Community growth builders know that growth in numbers is not all that matters. They know that context matters and vanity metrics can equally harm a community. As much as they might look for opportunities to grow, they may also look for ways to cut back on community debt, or the overwhelm of noise. Just like in the SEO world it is recommended to remove unnecessary pages to help websites gain traffic, the same principle can apply to community — less is often more.
Community growth is not about more. It’s about doing better and creating value. It’s about retaining over churn. About understanding where people are at in their community journey and (co)creating something to help pull people in and bring them together.
Community growth specialists get good at creating community journeys that work. They understand growth tends to come slowly. They understand the pieces that work within a community flywheel. They know that if one piece of community flywheels are removed then it could all come tumbling down.

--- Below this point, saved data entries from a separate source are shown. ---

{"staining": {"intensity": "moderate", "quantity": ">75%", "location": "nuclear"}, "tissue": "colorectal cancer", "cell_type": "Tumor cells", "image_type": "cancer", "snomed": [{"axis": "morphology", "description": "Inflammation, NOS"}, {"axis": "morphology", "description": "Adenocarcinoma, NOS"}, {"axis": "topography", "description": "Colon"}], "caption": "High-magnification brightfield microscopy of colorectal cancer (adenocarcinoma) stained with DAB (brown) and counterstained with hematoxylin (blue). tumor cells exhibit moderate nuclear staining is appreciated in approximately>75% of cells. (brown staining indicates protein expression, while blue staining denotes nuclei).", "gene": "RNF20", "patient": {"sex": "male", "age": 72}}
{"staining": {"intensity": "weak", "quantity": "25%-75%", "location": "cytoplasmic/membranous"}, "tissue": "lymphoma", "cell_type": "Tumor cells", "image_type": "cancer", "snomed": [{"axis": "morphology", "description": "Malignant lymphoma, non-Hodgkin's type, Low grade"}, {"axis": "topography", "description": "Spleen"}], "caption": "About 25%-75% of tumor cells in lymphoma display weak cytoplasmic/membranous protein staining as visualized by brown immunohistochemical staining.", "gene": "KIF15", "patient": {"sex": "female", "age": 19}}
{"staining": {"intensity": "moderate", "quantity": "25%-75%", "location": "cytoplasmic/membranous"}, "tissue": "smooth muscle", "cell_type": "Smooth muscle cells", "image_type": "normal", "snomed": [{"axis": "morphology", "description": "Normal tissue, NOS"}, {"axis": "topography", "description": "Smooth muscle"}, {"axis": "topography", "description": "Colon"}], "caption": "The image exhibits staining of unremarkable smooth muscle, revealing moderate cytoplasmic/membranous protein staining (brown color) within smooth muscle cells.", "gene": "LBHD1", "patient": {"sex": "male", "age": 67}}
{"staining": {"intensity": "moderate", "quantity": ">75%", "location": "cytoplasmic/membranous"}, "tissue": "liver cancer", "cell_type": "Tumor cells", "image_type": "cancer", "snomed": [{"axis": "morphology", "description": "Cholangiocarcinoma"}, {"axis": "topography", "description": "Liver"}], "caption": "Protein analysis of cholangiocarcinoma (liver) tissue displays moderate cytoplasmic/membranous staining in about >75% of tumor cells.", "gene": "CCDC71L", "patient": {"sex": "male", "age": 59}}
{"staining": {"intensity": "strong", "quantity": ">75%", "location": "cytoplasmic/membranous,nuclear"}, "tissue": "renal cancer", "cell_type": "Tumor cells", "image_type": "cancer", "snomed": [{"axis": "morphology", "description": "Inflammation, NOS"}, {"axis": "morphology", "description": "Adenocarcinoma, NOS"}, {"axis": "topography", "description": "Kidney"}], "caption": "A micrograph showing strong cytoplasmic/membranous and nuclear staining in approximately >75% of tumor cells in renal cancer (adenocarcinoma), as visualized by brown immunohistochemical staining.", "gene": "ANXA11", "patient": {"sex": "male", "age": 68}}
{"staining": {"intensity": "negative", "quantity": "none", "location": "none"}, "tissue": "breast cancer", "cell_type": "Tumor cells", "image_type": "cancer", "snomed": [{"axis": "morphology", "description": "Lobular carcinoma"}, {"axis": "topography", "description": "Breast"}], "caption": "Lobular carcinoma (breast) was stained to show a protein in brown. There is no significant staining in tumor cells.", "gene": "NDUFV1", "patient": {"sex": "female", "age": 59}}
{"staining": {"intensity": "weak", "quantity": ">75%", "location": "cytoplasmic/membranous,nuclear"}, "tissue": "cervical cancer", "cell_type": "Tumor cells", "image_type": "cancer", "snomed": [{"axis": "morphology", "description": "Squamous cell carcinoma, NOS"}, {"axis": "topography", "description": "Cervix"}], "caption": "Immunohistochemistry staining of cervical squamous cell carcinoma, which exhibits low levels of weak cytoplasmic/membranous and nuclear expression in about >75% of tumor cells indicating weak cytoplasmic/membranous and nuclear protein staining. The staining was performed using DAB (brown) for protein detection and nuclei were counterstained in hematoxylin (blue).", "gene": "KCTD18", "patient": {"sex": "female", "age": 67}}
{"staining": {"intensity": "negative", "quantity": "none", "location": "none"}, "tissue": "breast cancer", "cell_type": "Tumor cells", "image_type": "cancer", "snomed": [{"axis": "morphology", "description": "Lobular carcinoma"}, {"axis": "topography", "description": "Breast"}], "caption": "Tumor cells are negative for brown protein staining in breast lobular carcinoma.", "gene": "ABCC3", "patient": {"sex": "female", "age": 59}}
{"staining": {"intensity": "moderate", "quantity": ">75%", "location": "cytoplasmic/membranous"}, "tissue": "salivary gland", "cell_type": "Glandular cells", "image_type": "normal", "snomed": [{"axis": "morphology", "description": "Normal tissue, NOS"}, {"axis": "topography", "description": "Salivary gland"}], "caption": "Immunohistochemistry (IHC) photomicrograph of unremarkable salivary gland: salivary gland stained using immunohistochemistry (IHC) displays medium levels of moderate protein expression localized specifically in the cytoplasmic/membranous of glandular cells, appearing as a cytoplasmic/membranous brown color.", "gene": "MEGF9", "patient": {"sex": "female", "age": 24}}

Importantly, they know when is the right time to act.
Good growth people:
- know when a good idea from a member is worth backing are strategic rather than in the day to day trenches of the community
- know what makes the community tick
- create a bridge between stakeholders and the members
- experiment with ideas and conversations
- know that they need to invest in their members
- capture feedback and progress to show what is working
- love creating and improving upon community flywheels
- understand that many communities are distributed in their nature and develop strategies to pull them in
- can report on quantitative and qualitative community data
- invest in community opportunities
- optimise for many parts of the community journey
- support reducing community debt
Ultimately, community growth specialists understand what makes communities tick and have a strategic view of the future of community. The moment we stop focusing on growth is perhaps the moment our communities start to become irrelevant.